Toddler injured by rhinoceros was in enclosure for about 10 seconds, FWC report shows
Rhinos pressed girl against bars, causing injuries
MELBOURNE, Fla. – The toddler who fell into the Brevard Zoo rhinoceros exhibit on New Year's Day was only in the enclosure for a matter of seconds and suffered serious injuries after the rhinos were startled and pushed the girl with their snouts, according to the final report issued by state wildlife investigators.
The girl and her parents were participating in a hands-on experience with the rhinos, accompanied by zookeepers, when she slipped between the poles and entered the yard with the 2-ton animals.
The Florida Fish and Wildlife Conservation Commission released the full report Wednesday after interviewing the 21-month-old girl's parents, zookeepers and other zoo officials to determine what led up to the accident.
Here are some key takeaways from the report:
- The 21-month-old girl was in the rhino enclosure for about 10 seconds.
- Two female rhinos became spooked and repeatedly pushed the girl with their snouts.
- The child suffered internal injuries and bruising to her head and body.
- No video captured the incident.
- There was a small delay in response time due to a radio signal issue with the zoo base.
Margaret "Peggy" Kunkle was named in the 59-page report because she contacted investigators to report a similar incident she said happened 10 years ago when she visited the rhinoceros encounter with her grandchildren.
"They should have done something about it a long time ago because I talked to them when my granddaughter, Hailee, who was 5 at the time, slipped through the bars," Kunkle said.
Kunkle said her granddaughter was brushing a rhino when she slipped through the steel bars.
"All of a sudden, I turned around and saw her and about had a heart attack, and I just reached for her and grabbed her and snatched her," Kunkle said.
Zoo officials did not have any record of any other incidents at the popular hands-on encounter, according to the FWC report.
Kunkle said something needs to be done before another child gets hurt.
"They need to close that exhibit until they get that rectified. They should've done it when I reported it 10 years ago," Kunkle said.
The zoo closed hands-on opportunity to the public after the Jan. 1 incident.
The detailed report found that, before the encounter with the rhinos, the zookeeper explained the rules to the family and the parents listened and understood them before entering the exhibit. Two zookeepers accompanied the family into the enclosure and said the parents were attentive to their daughter the whole time.
About 10 minutes into the rhino experience, the girl was using a brush to touch one of the female rhinos when she stumbled and fell face first through the bars, the FWC report said. The bars are about 1 foot apart.
“The bars are about a foot part, but there needs to be more of them or they need to be closer together. I don’t want this to happen to anyone else," the toddler's father later told a state wildlife investigator.

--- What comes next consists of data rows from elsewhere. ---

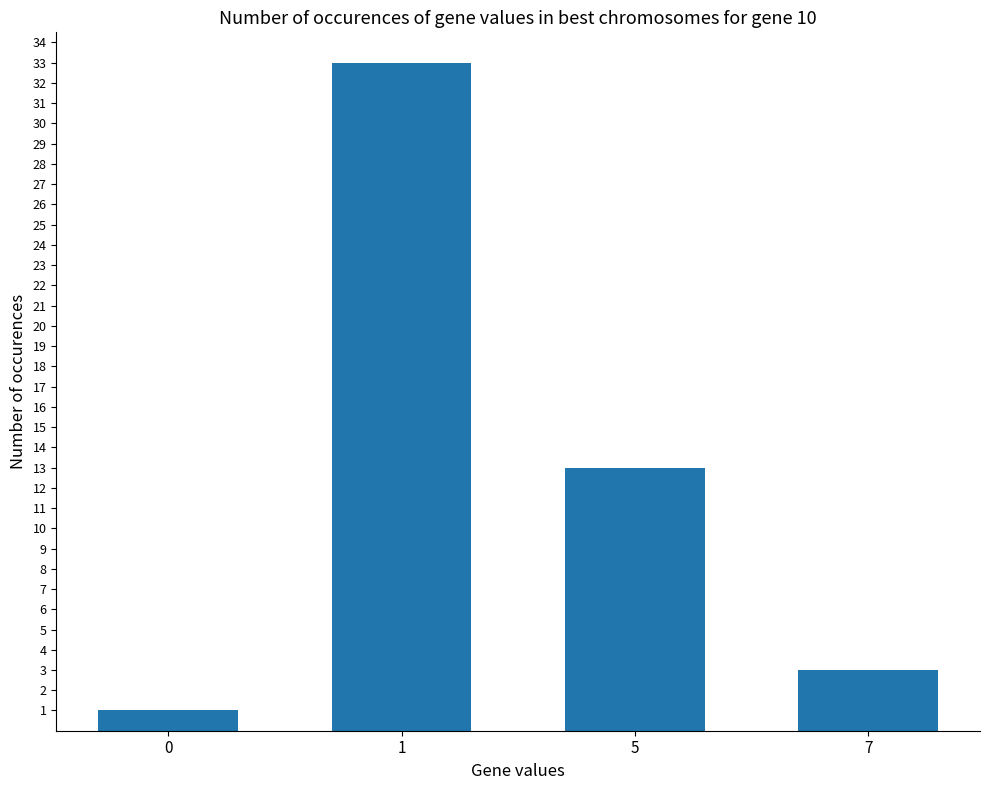

Rank the categories by value from lowest to highest.

0, 7, 5, 1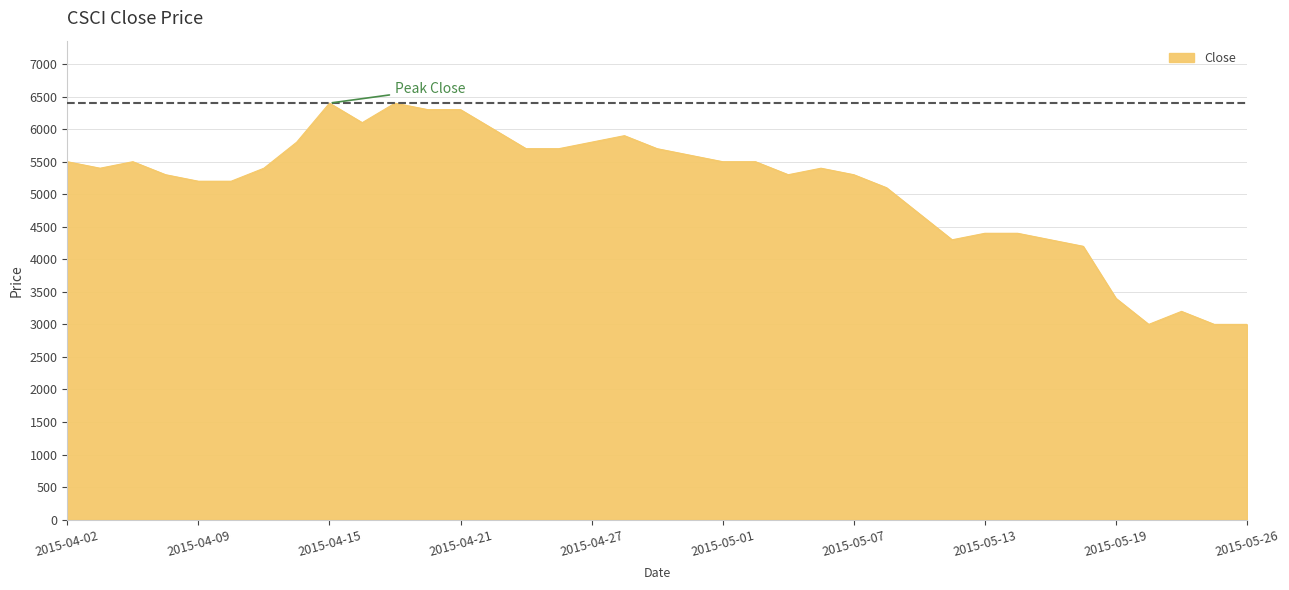

What is the difference between the maximum and minimum values?

3400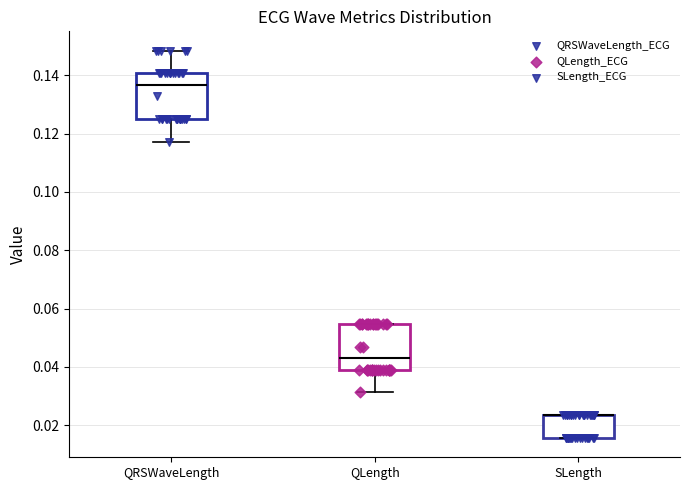

Where does the median line of the box for QRSWaveLength sit on the y-axis? The values are not printed on the chart, so give them approximately, as read against the axis.

0.136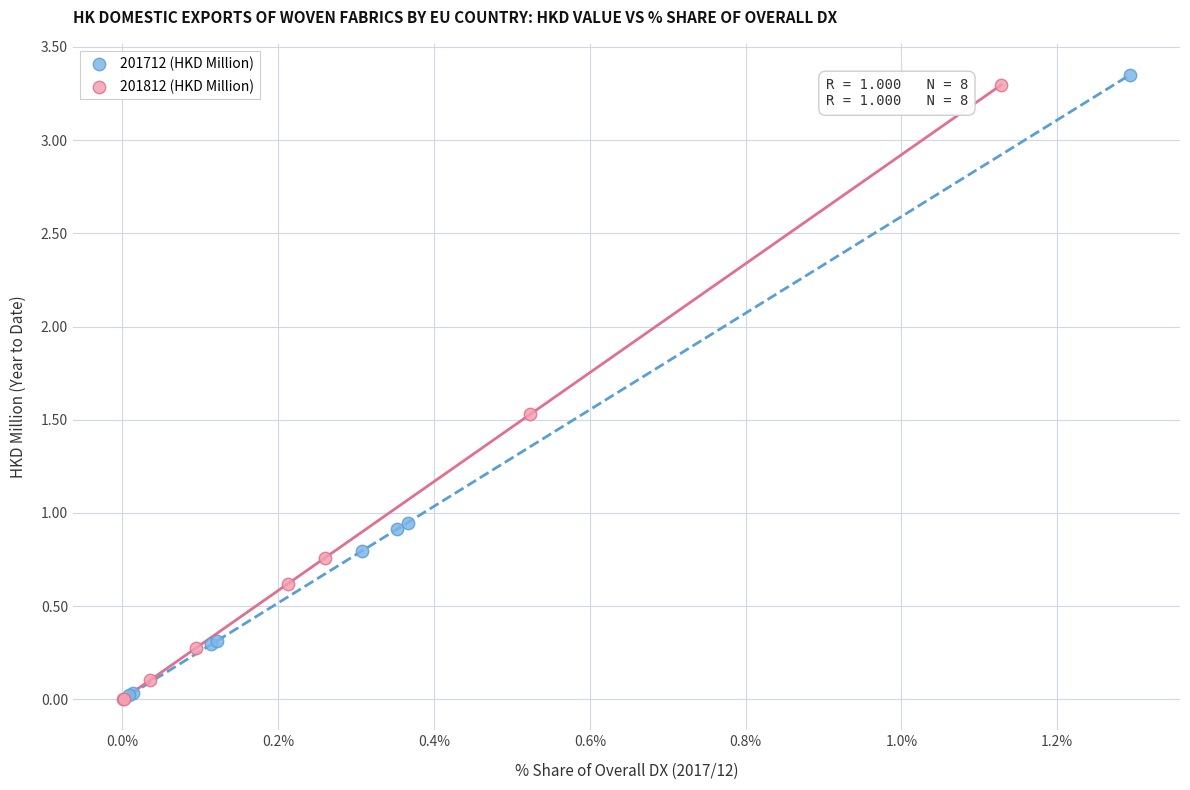

Which series contains the highest Y value?

201712 (HKD Million)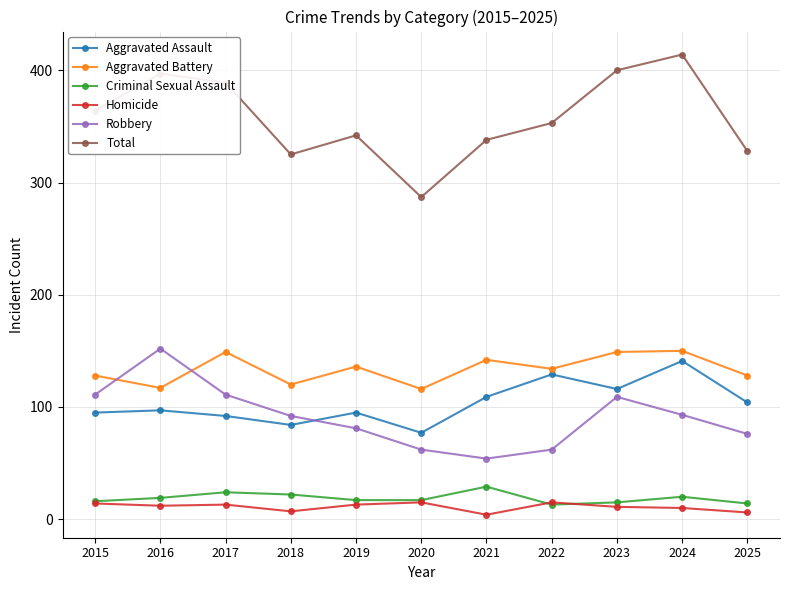

How many interior local peaks does the Total series have?

3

The father immediately reached in and grabbed the child and was able to lift her up but not out of the enclosure, according to the report. The female rhinos, Uzuri and Kibibi, turned due to the commotion and faced the bars head-on before repeatedly pressing against the girl with their muzzles, zookeepers told the FWC investigators.
"It is believed the child’s injuries were sustained when two female rhinoceros contacted the child and began pressing her into the metal poles of the enclosure," the report said.
The girl suffered contusions to the chest, abdomen, back and the area behind her ear. She also had a bump on the back of her head, a bruised lung and a lacerated liver, according to the report.
When she was pulled from the exhibit, she was whimpering, conscious and didn't have any visible injuries. Photos of the girl included in the report show bruising to her legs, arms, chest and head.
When an FWC investigator arrived at Arnold Palmer Children's Hospital, they found the girl sedated and crying out due to pain.
Kunkle said she was devastated to learn of what happened and regrets not doing more.
"It made me very upset because it was preventable," Kunkle said.
The toddler's mother suffered some cuts and bruising to her arm as she tried to pull the girl from the enclosure. She was later treated at Orlando Regional Medical Center and released.
The zookeepers immediately tried to call the zoo base over the radio for paramedics but had trouble with the connection. A zookeeper then called the zoo curator, and the group took the child to the administrative offices. Paramedics arrived five minutes later.
Brevard Zoo officials said they will modify the close-up exhibit to prevent another accident and were waiting on the FWC to approve the changes.
Brevard Zoo Executive Director Keith Winsten said the zoo's internal review was open to adding horizontal bars to the vertical barriers on the enclosure.